Validation and Safety Rules
- Validate required inputs before execution and stop early when mandatory fields or files are missing.
- Do not fabricate measurements, references, findings, or conclusions that are not supported by the provided source material.
- Emit a clear warning when credentials, privacy constraints, safety boundaries, or unsupported requests affect the result.
- Keep the output safe, reproducible, and within the documented scope at all times.
Failure Handling
- If validation fails, explain the exact missing field, file, or parameter and show the minimum fix required.

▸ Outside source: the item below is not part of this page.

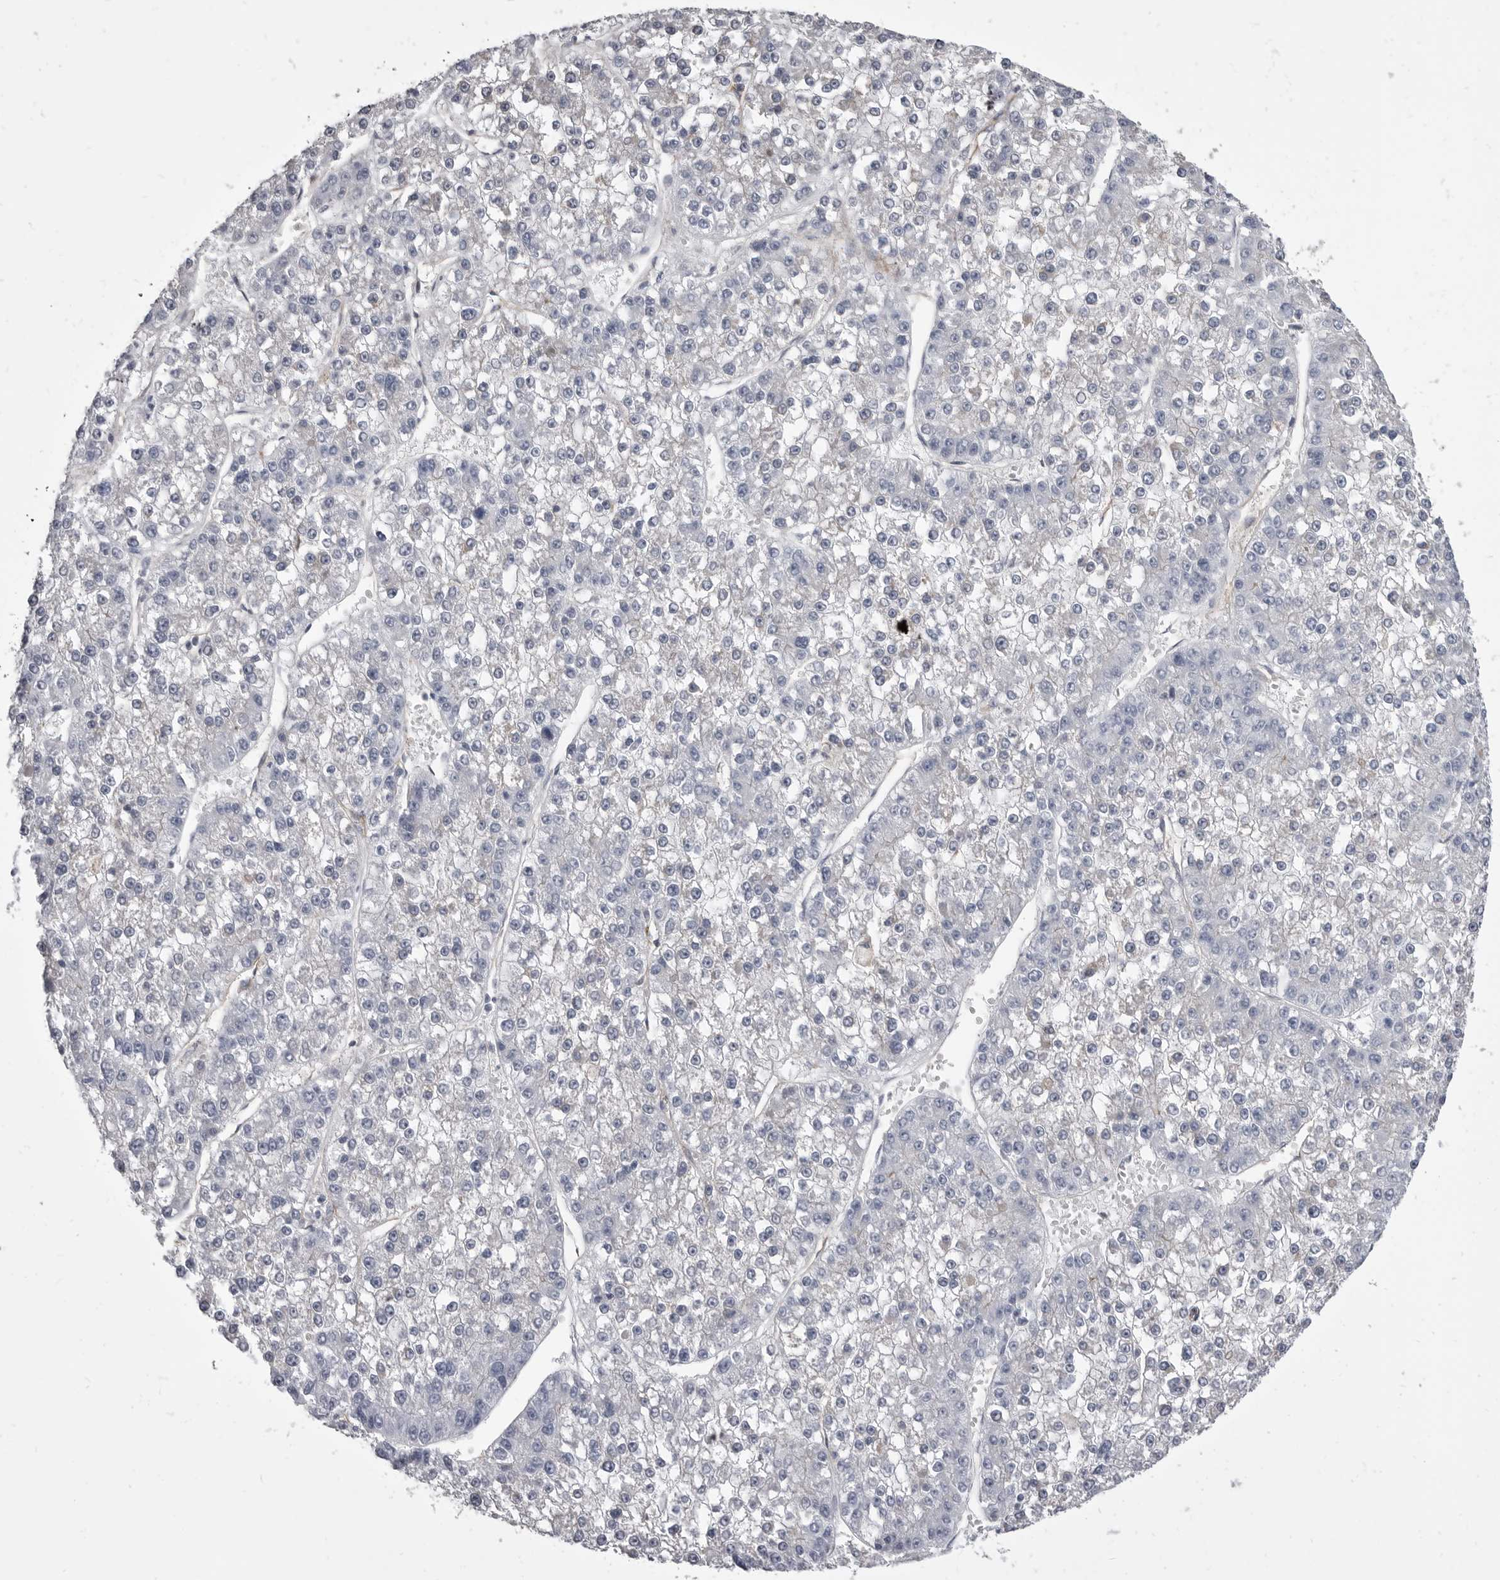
{"staining": {"intensity": "negative", "quantity": "none", "location": "none"}, "tissue": "liver cancer", "cell_type": "Tumor cells", "image_type": "cancer", "snomed": [{"axis": "morphology", "description": "Carcinoma, Hepatocellular, NOS"}, {"axis": "topography", "description": "Liver"}], "caption": "The photomicrograph exhibits no significant expression in tumor cells of liver hepatocellular carcinoma.", "gene": "OPLAH", "patient": {"sex": "female", "age": 73}}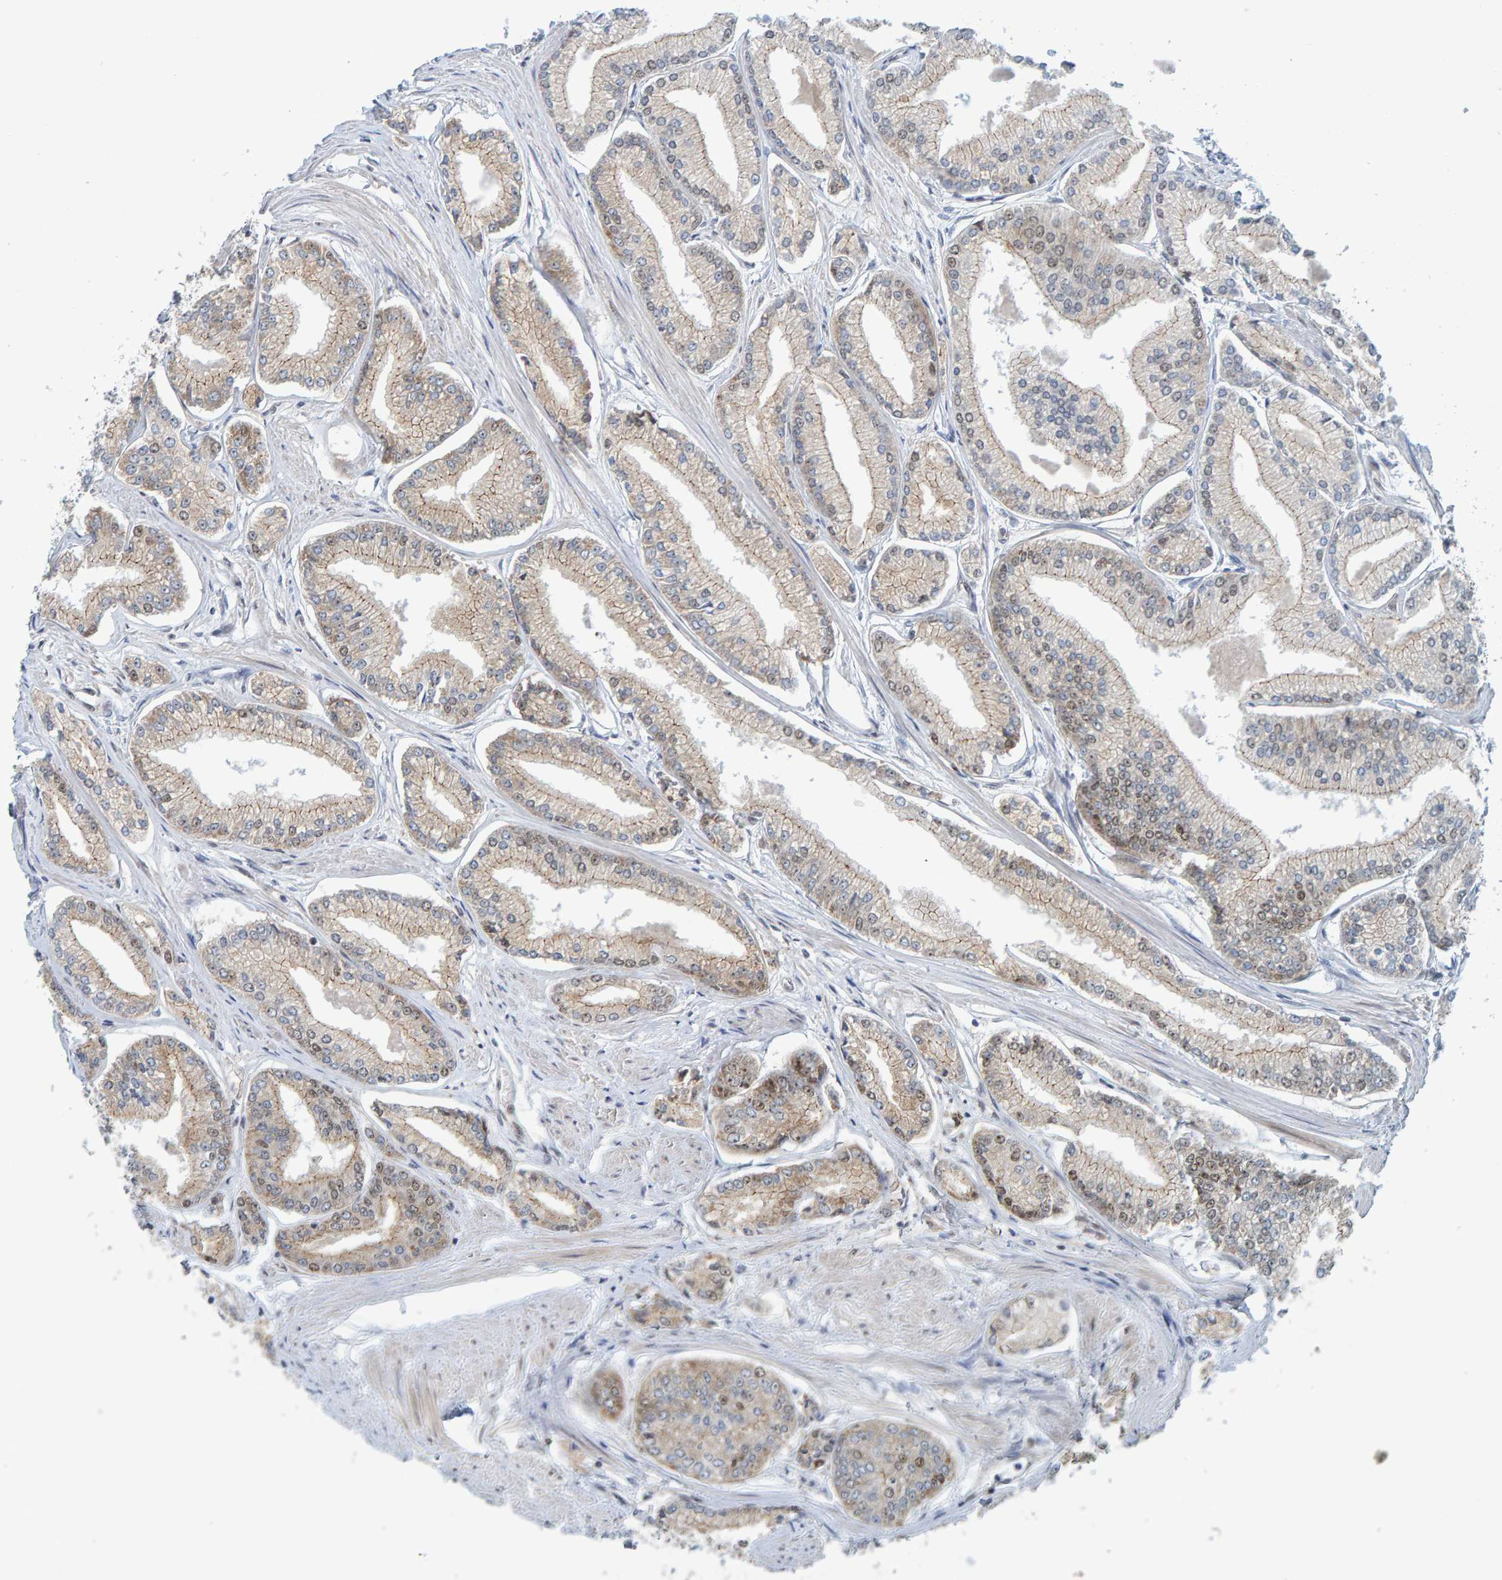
{"staining": {"intensity": "weak", "quantity": ">75%", "location": "cytoplasmic/membranous,nuclear"}, "tissue": "prostate cancer", "cell_type": "Tumor cells", "image_type": "cancer", "snomed": [{"axis": "morphology", "description": "Adenocarcinoma, Low grade"}, {"axis": "topography", "description": "Prostate"}], "caption": "Adenocarcinoma (low-grade) (prostate) stained for a protein (brown) demonstrates weak cytoplasmic/membranous and nuclear positive expression in approximately >75% of tumor cells.", "gene": "POLR1E", "patient": {"sex": "male", "age": 52}}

- If an external dependency or script fails, surface the command path, likely cause, and the next recovery step.
- If partial output is returned, label it clearly and identify which checks could not be completed.
Quick Validation
Run this minimal verification path before full execution when possible:
python scripts/init_run.py --help
Expected output format:
Result file: text_format_organizer_result.md Validation summary: PASS/FAIL with brief notes Assumptions: explicit list if any
Deterministic Output Rules
- Use the same section order for every supported request of this skill.
- Keep output field names stable and do not rename documented keys across examples.
- If a value is unavailable, emit an explicit placeholder instead of omitting the field.
Completion Checklist
- Confirm all required inputs were present and valid.
- Confirm the supported execution path completed without unresolved errors.
- Confirm the final deliverable matches the documented format exactly.
- Confirm assumptions, limitations, and warnings are surfaced explicitly.